US Immigration and Customs Enforcement (ICE) on Monday deported at least 72 people to Haiti, including a two-month-old baby and 21 other children, in an apparent flagrant breach of orders by US President Joe Biden’s administration only to remove suspected terrorists and potentially dangerous convicted felons.
The children were deported to Haiti on two flights chartered by ICE from Laredo, Texas, to the Haitian capital, Port-au-Prince. The removals sent vulnerable infants back to Haiti as it is being roiled by major political unrest.
ICE is facing a rising chorus of denunciation as a “rogue agency” for its apparent refusal to abide by the new guidelines laid down by Biden and US Secretary of Homeland Security Alejandro Mayorkas.
Photo: Reuters
The Biden administration ordered a 100-day moratorium on all deportations, which was temporarily blocked by a judge in Texas. However, the judge’s restraining order left in place the new guidelines stipulating that only the most serious immigration cases should be subject to deportation.
The administration appeared to gain the upper hand in its attempt to rein in ICE on Friday. when deportation flights to Haiti were suspended. However, on Monday, the immigration agency reasserted itself again with the renewed flights to Port-au-Prince, children and infants on board.
Human rights campaigners are dismayed by the deportations, which bear a close resemblance to the hardline course set by former US president Donald Trump.
“It is unconscionable for us as a country to continue with the same draconian, cruel policies that were pursued by the Trump administration,” said Guerline Jozef, executive director of the immigration support group the Haitian Bridge Alliance.
“I don’t know what’s going on between ICE and the Biden administration, but we know what needs to be done: The deportations must stop,” she said.
Immigration advisers are especially concerned about the safety of the Haitian children deported, as they are being returned to a country that is embroiled in rapidly mounting political turmoil.
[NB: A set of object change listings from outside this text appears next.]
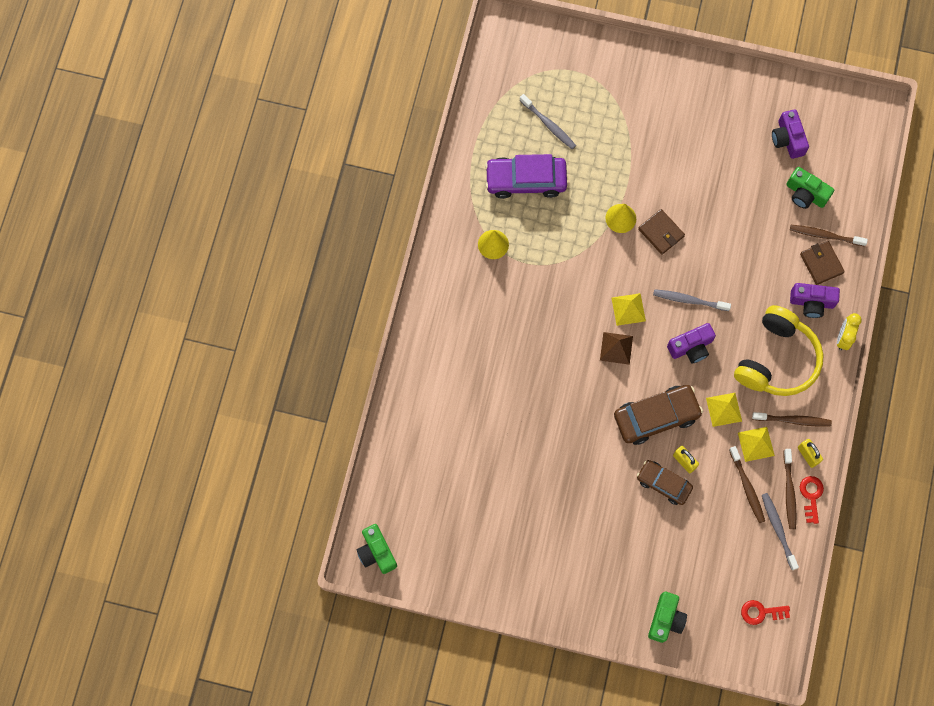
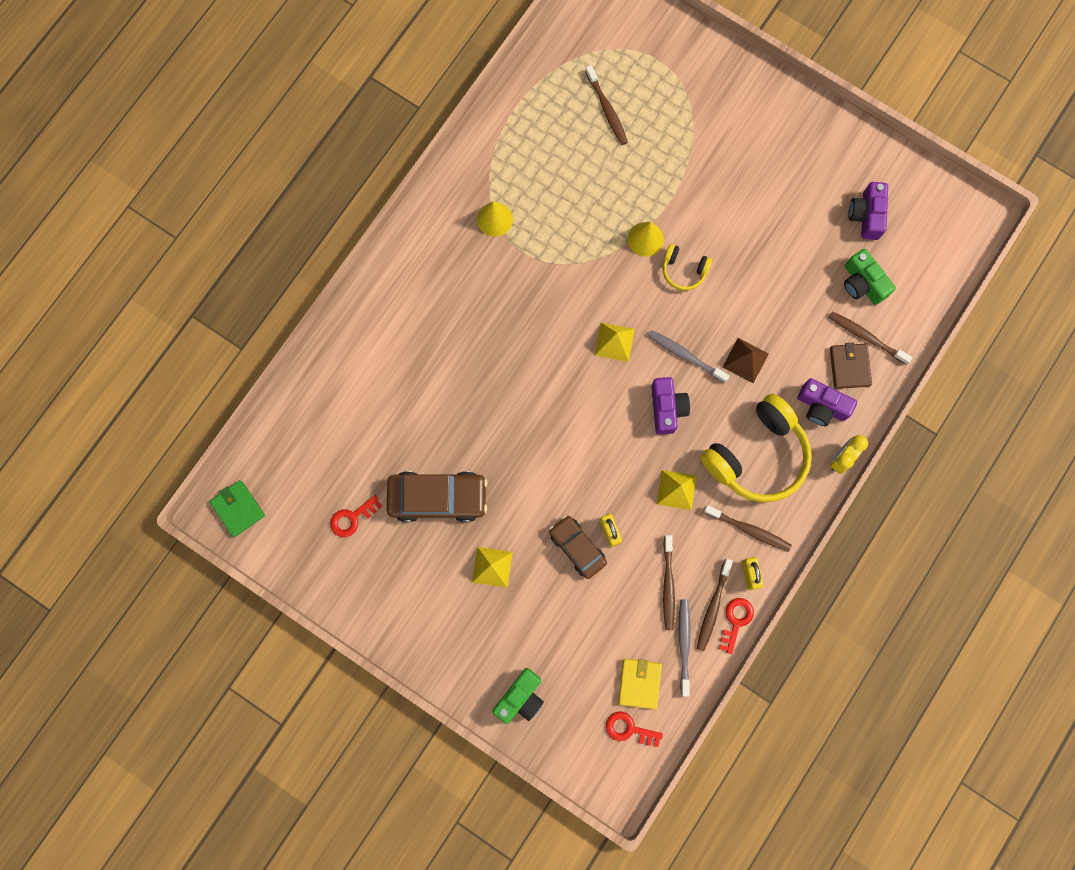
camera: 20 degrees right, 5 degrees up
green camera [357,524,397,574] -> green wallet [209,480,265,537]
purple car [485,154,567,199] -> none
grey toothbrush [519,94,576,150] -> brown toothbrush [585,65,628,145]
brown pyramid [600,332,633,365] -> brown pyramid moved to [722,338,769,383]
brown car [614,385,703,445] -> brown car moved to [387,471,487,522]
brown wallet [638,209,685,255] -> yellow headphones [663,244,712,291]
purple camera [667,323,716,363] -> purple camera turned 90 degrees counterclockwise [651,377,690,435]
yellow pyramid [738,427,775,462] -> yellow pyramid moved to [472,547,513,588]
none -> red key [330,495,382,537]
none -> yellow wallet [618,659,662,710]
Haitian President Jovenel Moise is refusing to heed opposition calls for him to step down in a dispute over the end of his term — his detractors say he should have left office on Sunday.
Moise has been ruling by decree for more than a year and has recently cracked down on public protests. On Sunday, the day that opponents urged him to stand down, he announced the arrests of 23 people, including a supreme court justice and a senior police inspector whom he claimed were plotting a coup against him.
Two Haitian journalists were reportedly shot with live ammunition fired by the armed forces on Monday in volatile scenes in the Champ de Mars in Port-au-Prince.
The Biden administration has stoked further controversy by backing Moise in the dispute. The US government has announced it takes the view that the Haitian president has another year to run before he must leave office.
Jozef said it was not safe to return children to this environment.
“I fear for the kids being sent into the middle of this uprising. It’s as if there is a house burning, and instead of taking people out for their own safety the United States is sending defenseless babies into the burning house,” she said.